It is no exaggeration to say that South Africa has toxic, filthy air. This is particularly true in the Highveld, Vaal and Waterberg, where the Department of Environment, Forestry and Fisheries has declared so called ‘Priority Areas’. These are meant to be focal points in dealing with the shockingly high levels of air pollution, but in reality, we have seen little improvement in air quality. 

There are a number of ingredients in the toxic soup that we breathe in day after day, with pollution coming from cars and trucks, factories, burning coal in houses, smelters, dust, coal being used for power generation, and in industry more generally. At the heart of it all: Eskom and Sasol; the country’s two largest emitters, they contribute to ‘airpocalyptic’ levels of pollution due to their reliance on coal.

The word ‘airpocalypse’ was first used in 2013 in China to explain the levels of toxic smog that people living in Beijing, in particular, were exposed to, when airborne smog particles peaked at 35 times the World Health Organisation’s recommended limit. Increasingly, we’re starting to use this term to describe South Africa’s air, as pollution that is off the scale becomes a reality for us too. 

As you can imagine, companies are not that keen to be fully transparent about exactly how much pollution they are creating, and tracing pollution back to its source can seem overwhelmingly difficult. In addition, a number of our air pollution monitoring stations are non-functioning. Satellites are increasingly becoming our ‘eye-in-the-sky’ as they are able to track different kinds of pollution in unprecedented detail, and analysts are able to overlay that with emission sources and point to the polluters responsible.

The news is pretty dire for South Africa. We have the most polluting cluster of coal-fired power stations in the world in Mpumalanga, with no less than 12 coal-fired power stations in the province.

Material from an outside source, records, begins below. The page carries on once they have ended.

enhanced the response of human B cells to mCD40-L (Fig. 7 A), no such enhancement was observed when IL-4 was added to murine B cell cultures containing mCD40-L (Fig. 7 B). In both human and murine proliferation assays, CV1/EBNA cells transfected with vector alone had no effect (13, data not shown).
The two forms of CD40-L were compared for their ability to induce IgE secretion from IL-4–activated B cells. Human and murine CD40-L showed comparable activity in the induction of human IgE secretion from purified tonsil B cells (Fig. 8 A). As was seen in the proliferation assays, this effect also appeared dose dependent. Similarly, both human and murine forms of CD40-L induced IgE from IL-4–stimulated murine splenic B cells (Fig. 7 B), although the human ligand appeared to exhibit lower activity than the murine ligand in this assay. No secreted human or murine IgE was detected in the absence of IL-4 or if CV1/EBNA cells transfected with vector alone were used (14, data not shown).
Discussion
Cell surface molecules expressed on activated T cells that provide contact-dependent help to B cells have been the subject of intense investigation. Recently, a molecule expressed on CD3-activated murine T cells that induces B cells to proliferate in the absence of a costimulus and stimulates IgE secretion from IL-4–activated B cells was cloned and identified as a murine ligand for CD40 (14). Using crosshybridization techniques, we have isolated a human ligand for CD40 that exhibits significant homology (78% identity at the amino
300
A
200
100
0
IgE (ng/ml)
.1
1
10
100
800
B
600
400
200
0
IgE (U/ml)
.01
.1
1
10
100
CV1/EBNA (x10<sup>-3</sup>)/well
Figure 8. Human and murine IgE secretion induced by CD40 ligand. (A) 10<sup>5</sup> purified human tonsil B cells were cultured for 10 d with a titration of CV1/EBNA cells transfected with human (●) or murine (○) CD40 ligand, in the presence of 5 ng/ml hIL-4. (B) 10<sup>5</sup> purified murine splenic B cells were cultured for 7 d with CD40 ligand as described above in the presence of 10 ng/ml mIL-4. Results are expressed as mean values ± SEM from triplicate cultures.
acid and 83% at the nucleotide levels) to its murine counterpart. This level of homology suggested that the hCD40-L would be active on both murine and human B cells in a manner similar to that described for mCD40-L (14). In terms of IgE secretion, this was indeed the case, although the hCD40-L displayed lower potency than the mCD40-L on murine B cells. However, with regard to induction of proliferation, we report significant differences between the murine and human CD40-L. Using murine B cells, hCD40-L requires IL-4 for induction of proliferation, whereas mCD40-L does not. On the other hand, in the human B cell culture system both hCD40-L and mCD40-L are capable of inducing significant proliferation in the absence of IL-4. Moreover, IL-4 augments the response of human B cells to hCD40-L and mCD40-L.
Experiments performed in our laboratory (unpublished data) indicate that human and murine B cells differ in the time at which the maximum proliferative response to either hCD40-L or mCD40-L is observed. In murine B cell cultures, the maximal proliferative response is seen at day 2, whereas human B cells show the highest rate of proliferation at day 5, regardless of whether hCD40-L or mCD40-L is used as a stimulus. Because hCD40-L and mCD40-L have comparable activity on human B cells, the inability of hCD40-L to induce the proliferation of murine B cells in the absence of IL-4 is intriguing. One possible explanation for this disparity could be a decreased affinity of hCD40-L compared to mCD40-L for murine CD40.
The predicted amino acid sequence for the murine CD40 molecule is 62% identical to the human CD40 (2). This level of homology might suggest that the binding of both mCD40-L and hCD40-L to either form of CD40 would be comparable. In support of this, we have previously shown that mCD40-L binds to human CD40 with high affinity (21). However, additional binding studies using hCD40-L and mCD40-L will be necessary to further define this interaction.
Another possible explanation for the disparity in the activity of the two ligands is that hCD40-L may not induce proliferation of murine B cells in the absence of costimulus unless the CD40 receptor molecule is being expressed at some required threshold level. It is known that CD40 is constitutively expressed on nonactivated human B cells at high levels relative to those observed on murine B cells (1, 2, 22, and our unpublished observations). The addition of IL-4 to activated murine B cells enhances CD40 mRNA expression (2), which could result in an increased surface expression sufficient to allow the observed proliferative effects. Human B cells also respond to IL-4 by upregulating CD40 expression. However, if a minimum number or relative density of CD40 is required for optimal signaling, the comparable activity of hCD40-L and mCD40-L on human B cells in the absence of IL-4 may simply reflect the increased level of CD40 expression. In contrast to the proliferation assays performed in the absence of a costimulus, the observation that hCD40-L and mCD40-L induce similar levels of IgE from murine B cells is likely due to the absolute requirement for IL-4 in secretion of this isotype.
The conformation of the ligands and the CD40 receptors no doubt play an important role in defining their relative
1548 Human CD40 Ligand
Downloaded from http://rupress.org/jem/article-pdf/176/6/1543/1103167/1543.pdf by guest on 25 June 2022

Satellite data analysis has revealed that the province is the fourth worst NO2 pollution hotspot in the world, and the latest NASA data has revealed that the Kriel area in Mpumalanga is the second worst sulphur dioxide (SO2) pollution hotspot in the world. These are rankings that we want to be nowhere near the top of. Both NO2 and SO2 are dangerous pollutants in and of themselves, but both of them also contribute to the secondary formation of the most dangerous pollutant of them all, fine particulate matter, which expert research shows is causally linked to a number of severe conditions, including lung cancer.

Thousands of premature deaths and disease are the result.

Scarily, the Minister of Environment, Forestry and Fisheries is currently considering weakening South Africa’s SO2 emission limits because industry are maintaining that they’re unable to comply with these standards. This is despite the dire health impacts caused by this pollutant. At the same time, both Sasol and Eskom, among other entities, have applied to postpone and/or suspend compliance with South Africa’s Minimum Emission Standard (MES), which includes SO2 emission standards. 

These standards are already weak compared to both China and India. Unfortunately, the government seems all too willing to allow further delays in compliance with the MES and, in some cases, it is considering permanent exemptions from compliance with these essential pollution laws.

The chronic air pollution in the Highveld and resultant breach of constitutional rights is at the centre of a landmark Deadly Air lawsuit that has been filed by groundWork and Vukani Environmental Movement in Action to compel the Department of Environment, Forestry and Fisheries to take further steps to enforce its own air quality management plan in order to reduce air pollution in the Mpumalanga Highveld. 

All of this paints a pretty grim picture, but we do have a way out. 

Eskom and Sasol must not be allowed any more space to pollute the air that we breathe. In the face of overwhelming evidence that our air is toxic, our National Air Quality Officer must show up for the job of protecting people’s health by enforcing compliance with our already woefully inadequate Minimum Emission Standards and Minister of Environment, Forestry and Fisheries, Barbara Creecy, must not weaken our SO2 limits. 

Air pollution and the climate emergency share the same solution. Governments across the world owe it to citizens to stop investing in fossil fuels and to urgently shift to safer, more sustainable sources of energy.